Halo Pribadi Raharja, kali ini saya akan membagikan cerita tentang pengalaman pribadi saya berinteraksi dengan sistem belajar dengan iDu. Seperti dikutip dari “ibu” nya iDu, Qurotul Aini di cerminya bahwa iDu merupakan media pembelajaran online menggunakan metode Campus Learning Management System iDu. Segala bentuk pembelajaran dapat dilakukan di iDu dengan mengkombinasikan tatap muka dan kegiatan belajar online melalui website idu.raharja.info bagi mahasiswa/i dan dosen. iDu dirancang fleksibel sehingga menghasilkan proses belajar yang berkualitas.

Cermi ini juga merupakan lanjutan sekuel dari cermi saya First Touch iLearning yang dibuat pada awal-awal gabung di MTI Raharja. Saking shocknya dengan iDu, maka baru sebentar saja mencicipi sudah lahir tulisan pertama dan langsung mengantarkan nama saya di daftar penerima SC. Satu kebanggan tersendiri.

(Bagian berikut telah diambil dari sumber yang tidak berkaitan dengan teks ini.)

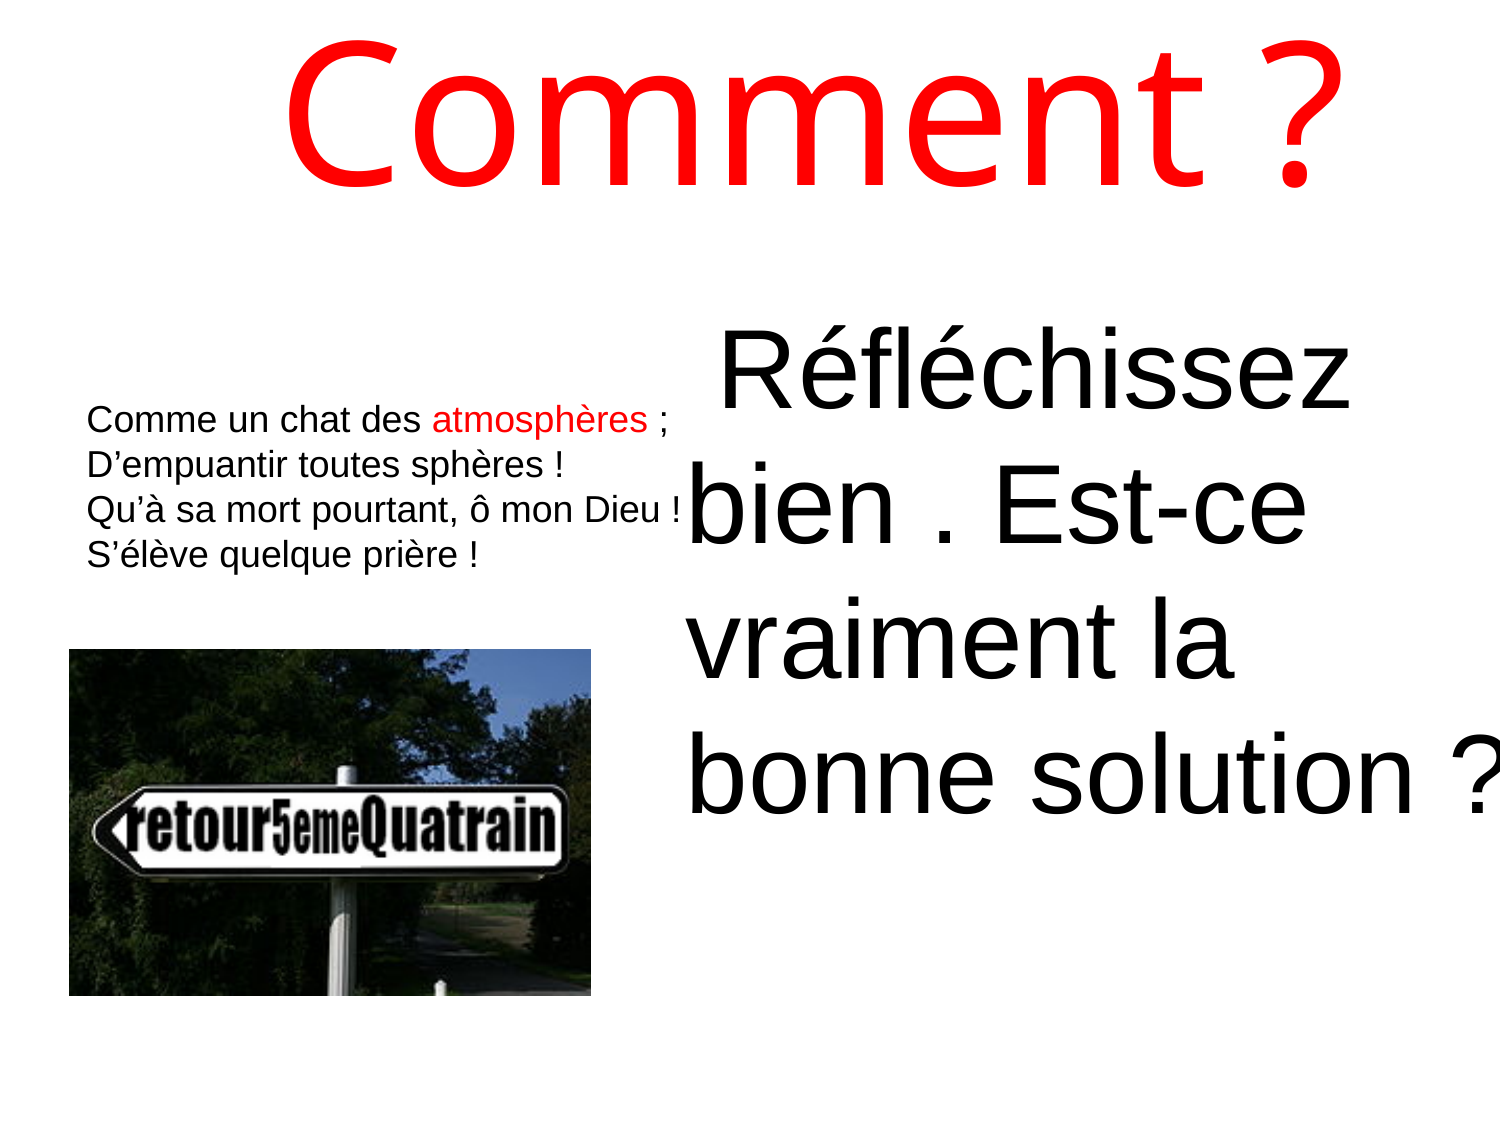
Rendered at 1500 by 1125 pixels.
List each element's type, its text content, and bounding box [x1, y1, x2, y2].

text_box Comme un chat des atmosphères ; D’empuantir toutes sphères ! Qu’à sa mort pourtant, ô mon Dieu ! S’élève quelque prière ! [71, 387, 670, 583]
picture [69, 649, 591, 996]
text_box Réfléchissez bien . Est-ce vraiment la bonne solution ? [670, 289, 1500, 844]
text_box Comment ? [118, 0, 1500, 233]
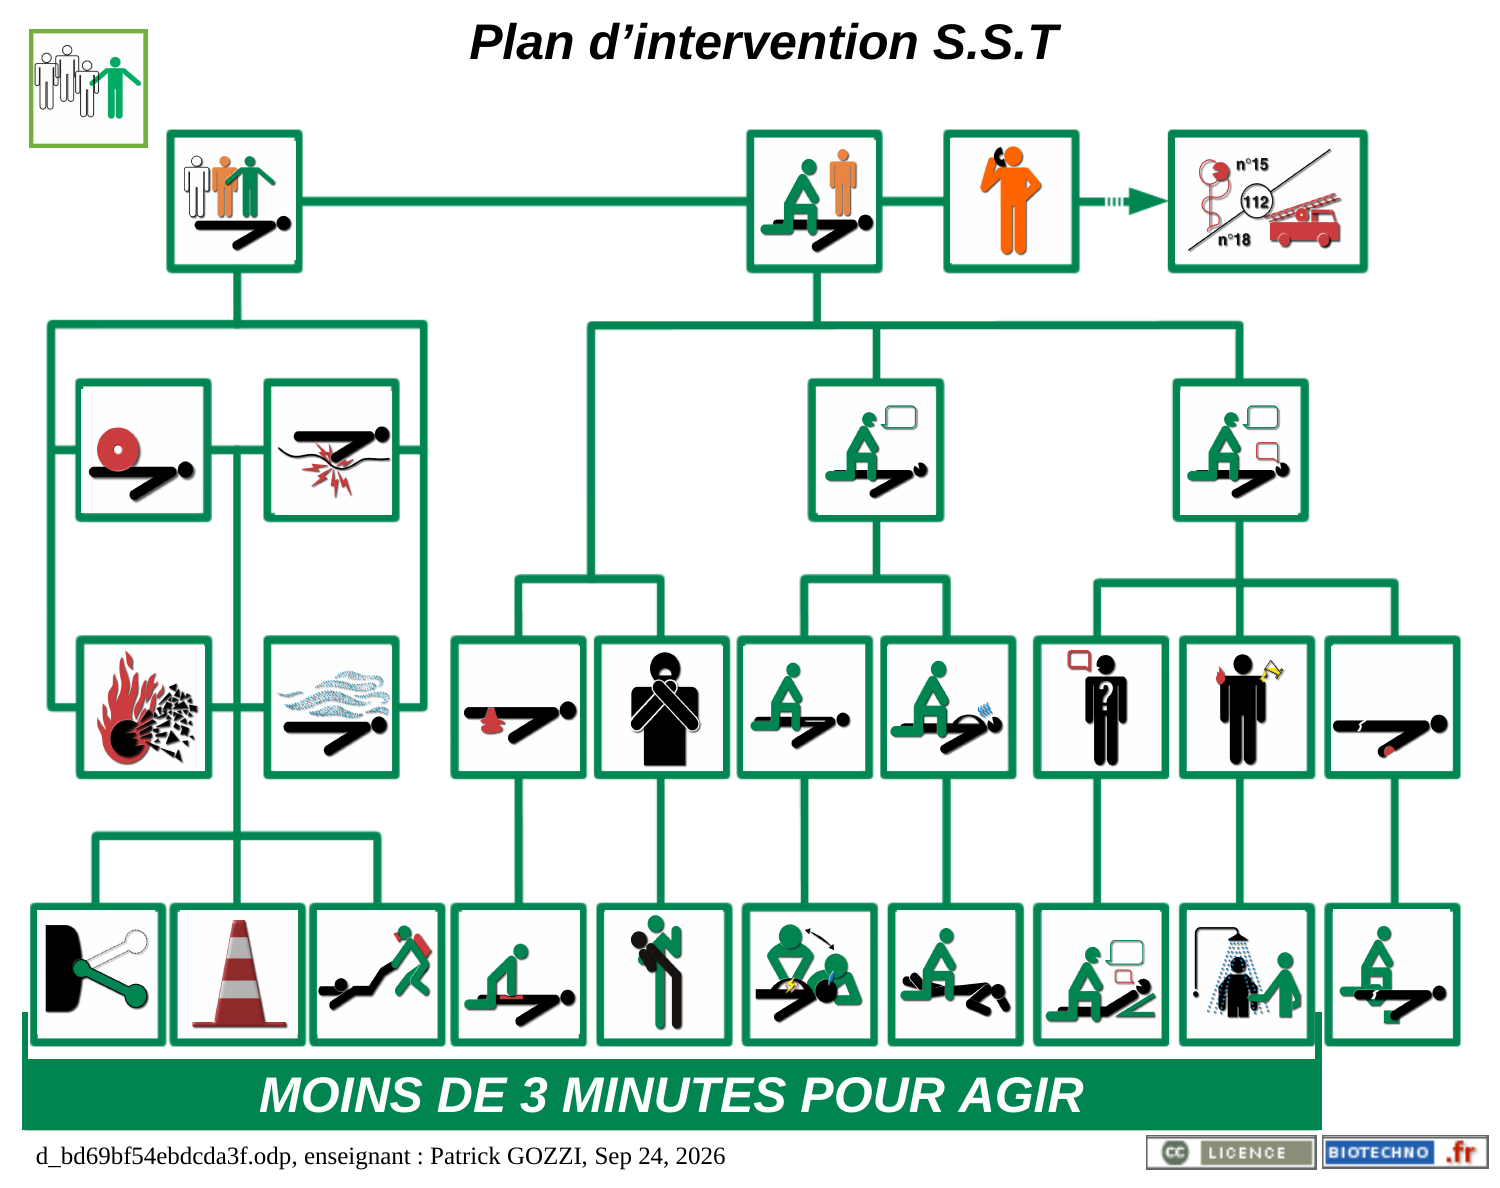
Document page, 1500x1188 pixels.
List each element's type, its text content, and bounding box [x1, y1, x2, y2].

Nah kini sudah seumur jagung berkecimpung pastinya sudah banyak kejutan-kejutan yang baru ditemukan dalam sistem ini. Hingga saat ini saya sudah merasakan bagaimana tegangnya sesi kuliah offsite, cantiknya debate online, sport jantung karena menunggu konfirmasi iDuhelp, lalu pusingnya menggunakan Widuri. Bahkan para alumnus STMIK Raharja sendiri pun mengaku mengalami hal yang sama.

Keanggunan iDu bagi saya (khususnya class MIT2) ada di standar jawaban yang harus disubmit di sistem. Anda lupa submit, maka fatal akibatnya, tidak ada nilai sama sekali alias NOL. Ini baru satu yang membuat kita sport jantung. Ya, kita ada 3 kali kesempatan untuk submit, kalau kalau ada yang perlu direvisi, tetapi jangan tanya soal revisi due date. Oleh karena semua dikondisikan oleh sistem maka jadwal “Given” dan “Due Date” tidak ada tawar menawar, sepenuhnya hak prerogatif Dosen. Nah bagi banyak miters yang lupa submit adalah ketika ada tugas untuk mengerjakan proyek di luar idu konsentrasi mereka hanya tertuju ke proyek dimaksud. Dan ketika semuanya harus disubmit ke idu, maka hal ini tidak disadari. Miters selanjutnya akan saling bertanya “Mengapa masih perlu ke idu, kan tugasnya adalah membuat (misalnya iduhelp, widuri, site ime…)”. Mari tengok ilustrasi berikut .

[pe2-image src=”http://lh4.ggpht.com/-cPn4yWF3CXM/VEDYhLSTEVI/AAAAAAAAAYg/6UwX3pf77Jc/s144-c-o/bagan1.png” href=”https://picasaweb.google.com/116191092558988051600/2014101702#6071090362172248402″ caption=”bagan” type=”image” alt=”bagan1.png” ]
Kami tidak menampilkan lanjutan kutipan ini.